TO DO =>
1: According to the article about the Piedmont Center for the Arts, how much did the City pay for the former Christian Science Church building in 2003?
2: List the types of pieces the article about the Piedmont Center for the Arts says will be featured at the next concert.
3: Pick up the article about the Piedmont Center for the Arts after its final sentence and keep writing.

EXERCISE PASSAGE =>
****************

Members “are playing for the love of music and the love of our community,” Lehrkind said. “We want to share music with the public.”
The first concert was a success even though the new orchestra only had two rehearsals.
“When you have professionals, they only come to one rehearsal because they can sight-read music,” Lehrkind noted, organizers plan to reach out to other possible conductors and to music students at UC Berkeley who might be interested in leading rehearsals.
Plans are already being made for the next concert, scheduled for 4 p.m. June 2 at the center, featuring an overture, a concerto, a string piece and a symphony. A reception will follow the one-hour performance.
The orchestra is only the latest project for the 8-year-old center, which is a success story in itself in community organizing and engagement.
Piedmont Center for the Arts — a community venture FOR and BY the art lovers of Piedmont
The center was formed in 2011 to rally support for saving and putting a city-owned former church back into use for public activities.
“Our lovely building (the former Christian Science Church) was purchased by the City in 2003 for $730,000 of public funds, with the promise of its use ‘for City-related programs.’ In eight years, no programs were established; during that period the City turned down all rental requests for the building,” the organization says on its website.
“Their only idea was to tear it down,” Lehrkind said, adding that it was only being used as a city storage site, “which was appalling.”
A mailing to every Piedmont residence sought support for support “to take a derelict building and make something wonderful for the community,” she said.
The appeal raised almost $50,000, with $20 being the average donation
“Everybody in town, I think, sent money, [saying] absolutely we want this [Center for the Arts] — let’s make this happen,” Lehrkind said.
City officials “were thrilled” with the idea and approval came in the form of a 10-year, lease at $1 annually, based on similar agreements nonprofit groups in Berkeley have for using city-owned buildings.

****************

DATASET =>
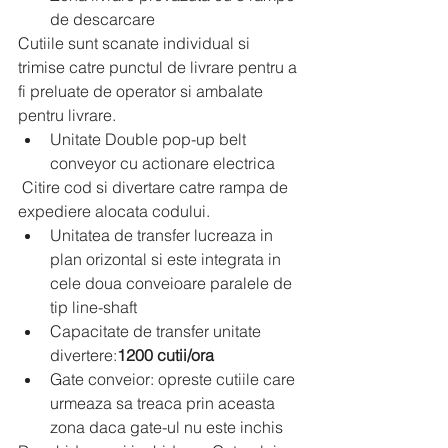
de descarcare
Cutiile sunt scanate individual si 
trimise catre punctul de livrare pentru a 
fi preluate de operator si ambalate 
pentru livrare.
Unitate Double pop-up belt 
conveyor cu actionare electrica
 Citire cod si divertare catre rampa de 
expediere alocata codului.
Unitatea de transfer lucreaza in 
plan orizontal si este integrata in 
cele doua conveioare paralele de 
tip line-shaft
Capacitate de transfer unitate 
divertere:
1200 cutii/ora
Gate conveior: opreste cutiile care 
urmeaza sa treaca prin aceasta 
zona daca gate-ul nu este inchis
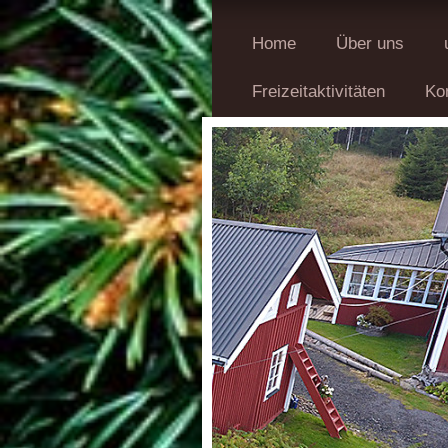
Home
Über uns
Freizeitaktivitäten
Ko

****************

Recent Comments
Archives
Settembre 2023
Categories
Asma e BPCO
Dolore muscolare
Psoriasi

****************

ANSWERS FOR EACH ITEM =>
1: $730,000 of public funds.

2: An overture, a concerto, a string piece and a symphony.

3:
The city maintains the building under the agreement, but the nominal rent for one wing of the building came with a cost. The group was expected to make renovations that included some work on the wing still used by the city.
Along with projects such as foundation work, painting, and adding two bathrooms, renovations included adding a handicap lift in the wing of the building still used by the city.
The community also stepped up to make the project, estimated to have taken some $120,000 worth or work, a reality, Six Eagle Scout projects did projects at the center, including building a Green Room, risers singers, benches, and stage and accessibility features.
In addition, “We had many donations, beautiful rugs, chairs, tables, even high-end vacuums,” Lehrkind said, and “tons of service people who did work that was donated or given at great price.”
The group got the key to the wing June 1 and opened in late August. It also entered a float promoting the orchestra in the annual Fourth of July parade.
Offerings so far have included concerts, a shadow puppet performance, art and photography exhibits, and a benefit artisanal beer tasting event featuring home brewers.
In the PCA’s planning is Free Flute Fridays, an evening series of three all-flute concerts by local professionals, with wine and snacks on sale.
“We did it in 2015 and it was a big hit. Now we have a new group of flautists who want to play together,” Lehrkind said.
The center has already gained acceptance.
“We have people who say they can’t believe the city never had a center for the arts,” Lehrkind said. “We want to have it full all the time. It’s a fun place to be. There’s always something happening there.”
Music lovers can now add the Piedmont Free Orchestra to those happenings.